What is being asked
Would you return, word for word, the lines running from the one with "focal_35mm: 31" to the final line of the listing below, pictures omitted?

*** Dataset records

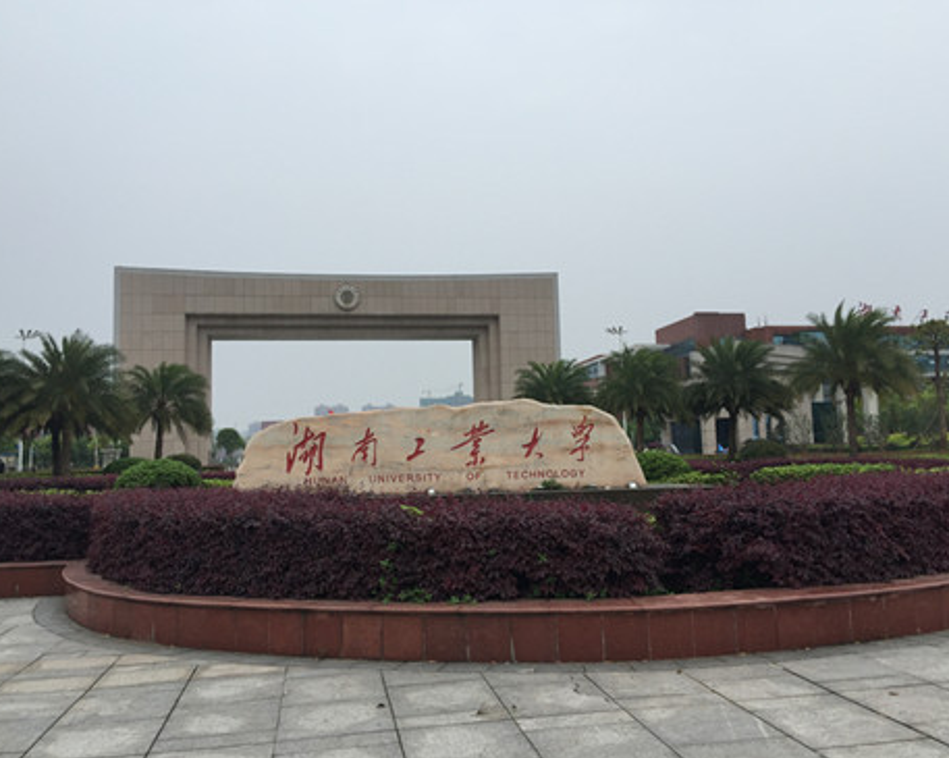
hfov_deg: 57.2
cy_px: 385
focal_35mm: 31
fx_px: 870
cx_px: 471
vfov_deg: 47.1
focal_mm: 4.15
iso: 32
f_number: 2.2
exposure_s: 1/1068
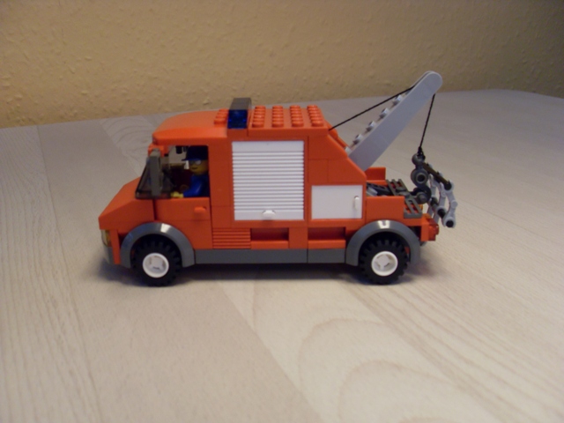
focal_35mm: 37
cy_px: 212
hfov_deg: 50.1
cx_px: 282
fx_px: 603
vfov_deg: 38.7
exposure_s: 1/15
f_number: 2.8
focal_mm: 6.3
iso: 200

******

Solution
focal_35mm: 31
fx_px: 870
cx_px: 471
vfov_deg: 47.1
focal_mm: 4.15
iso: 32
f_number: 2.2
exposure_s: 1/1068
focal_35mm: 37
cy_px: 212
hfov_deg: 50.1
cx_px: 282
fx_px: 603
vfov_deg: 38.7
exposure_s: 1/15
f_number: 2.8
focal_mm: 6.3
iso: 200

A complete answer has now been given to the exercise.